● PROBLEM DESCRIPTION: Your answer should be the lines below from the one with "image of testis" to the one with "micrograph of normal", both included, given again exactly and with nothing added.

● THE RECORDS:
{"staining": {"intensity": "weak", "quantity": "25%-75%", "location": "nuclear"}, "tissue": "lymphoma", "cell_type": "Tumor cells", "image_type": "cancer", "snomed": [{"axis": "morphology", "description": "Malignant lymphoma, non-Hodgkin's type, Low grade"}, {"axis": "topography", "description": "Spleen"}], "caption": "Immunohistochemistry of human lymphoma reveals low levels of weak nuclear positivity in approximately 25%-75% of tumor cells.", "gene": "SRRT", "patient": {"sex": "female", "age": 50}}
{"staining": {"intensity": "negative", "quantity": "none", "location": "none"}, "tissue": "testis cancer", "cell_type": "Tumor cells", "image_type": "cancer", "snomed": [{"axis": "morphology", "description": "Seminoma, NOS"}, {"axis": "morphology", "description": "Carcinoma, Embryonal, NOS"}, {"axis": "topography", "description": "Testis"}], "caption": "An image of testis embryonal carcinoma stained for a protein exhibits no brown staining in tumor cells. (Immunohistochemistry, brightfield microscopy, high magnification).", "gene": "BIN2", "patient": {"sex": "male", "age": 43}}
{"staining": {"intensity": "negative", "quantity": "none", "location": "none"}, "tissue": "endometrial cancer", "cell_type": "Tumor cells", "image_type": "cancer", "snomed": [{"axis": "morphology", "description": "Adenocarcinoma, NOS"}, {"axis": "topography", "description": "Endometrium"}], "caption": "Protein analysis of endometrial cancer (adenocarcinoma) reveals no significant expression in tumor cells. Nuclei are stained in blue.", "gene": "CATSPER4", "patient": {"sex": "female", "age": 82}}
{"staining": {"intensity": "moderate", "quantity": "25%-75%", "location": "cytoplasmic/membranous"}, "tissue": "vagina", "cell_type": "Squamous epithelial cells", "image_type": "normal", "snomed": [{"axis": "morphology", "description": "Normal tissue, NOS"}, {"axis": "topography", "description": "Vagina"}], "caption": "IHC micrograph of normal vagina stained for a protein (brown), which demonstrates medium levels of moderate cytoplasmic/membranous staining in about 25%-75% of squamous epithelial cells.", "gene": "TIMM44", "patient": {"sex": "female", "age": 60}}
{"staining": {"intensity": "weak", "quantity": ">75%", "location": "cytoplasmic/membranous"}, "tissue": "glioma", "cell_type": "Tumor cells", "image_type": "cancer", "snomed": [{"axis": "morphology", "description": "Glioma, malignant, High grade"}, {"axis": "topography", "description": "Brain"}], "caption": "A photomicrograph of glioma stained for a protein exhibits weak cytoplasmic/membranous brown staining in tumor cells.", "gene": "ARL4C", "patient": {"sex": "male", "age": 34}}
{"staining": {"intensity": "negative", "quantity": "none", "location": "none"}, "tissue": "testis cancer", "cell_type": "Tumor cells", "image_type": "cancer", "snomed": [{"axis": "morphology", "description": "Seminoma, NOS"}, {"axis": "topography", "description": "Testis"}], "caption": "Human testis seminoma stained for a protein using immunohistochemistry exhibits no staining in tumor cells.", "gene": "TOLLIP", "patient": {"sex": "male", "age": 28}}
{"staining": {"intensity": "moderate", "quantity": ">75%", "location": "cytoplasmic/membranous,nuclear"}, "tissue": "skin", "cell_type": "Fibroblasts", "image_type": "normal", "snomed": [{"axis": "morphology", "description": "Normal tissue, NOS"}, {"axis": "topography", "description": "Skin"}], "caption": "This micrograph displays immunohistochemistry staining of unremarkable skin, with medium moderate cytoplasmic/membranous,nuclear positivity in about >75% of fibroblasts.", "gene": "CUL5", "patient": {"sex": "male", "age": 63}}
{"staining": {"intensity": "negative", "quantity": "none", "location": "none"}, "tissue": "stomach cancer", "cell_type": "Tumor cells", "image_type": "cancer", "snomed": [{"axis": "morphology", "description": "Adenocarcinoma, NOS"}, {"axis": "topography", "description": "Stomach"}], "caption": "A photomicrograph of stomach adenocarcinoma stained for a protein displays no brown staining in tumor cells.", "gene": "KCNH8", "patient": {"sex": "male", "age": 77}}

● SOLUTION TO THIS EXERCISE:
{"staining": {"intensity": "negative", "quantity": "none", "location": "none"}, "tissue": "testis cancer", "cell_type": "Tumor cells", "image_type": "cancer", "snomed": [{"axis": "morphology", "description": "Seminoma, NOS"}, {"axis": "morphology", "description": "Carcinoma, Embryonal, NOS"}, {"axis": "topography", "description": "Testis"}], "caption": "An image of testis embryonal carcinoma stained for a protein exhibits no brown staining in tumor cells. (Immunohistochemistry, brightfield microscopy, high magnification).", "gene": "BIN2", "patient": {"sex": "male", "age": 43}}
{"staining": {"intensity": "negative", "quantity": "none", "location": "none"}, "tissue": "endometrial cancer", "cell_type": "Tumor cells", "image_type": "cancer", "snomed": [{"axis": "morphology", "description": "Adenocarcinoma, NOS"}, {"axis": "topography", "description": "Endometrium"}], "caption": "Protein analysis of endometrial cancer (adenocarcinoma) reveals no significant expression in tumor cells. Nuclei are stained in blue.", "gene": "CATSPER4", "patient": {"sex": "female", "age": 82}}
{"staining": {"intensity": "moderate", "quantity": "25%-75%", "location": "cytoplasmic/membranous"}, "tissue": "vagina", "cell_type": "Squamous epithelial cells", "image_type": "normal", "snomed": [{"axis": "morphology", "description": "Normal tissue, NOS"}, {"axis": "topography", "description": "Vagina"}], "caption": "IHC micrograph of normal vagina stained for a protein (brown), which demonstrates medium levels of moderate cytoplasmic/membranous staining in about 25%-75% of squamous epithelial cells.", "gene": "TIMM44", "patient": {"sex": "female", "age": 60}}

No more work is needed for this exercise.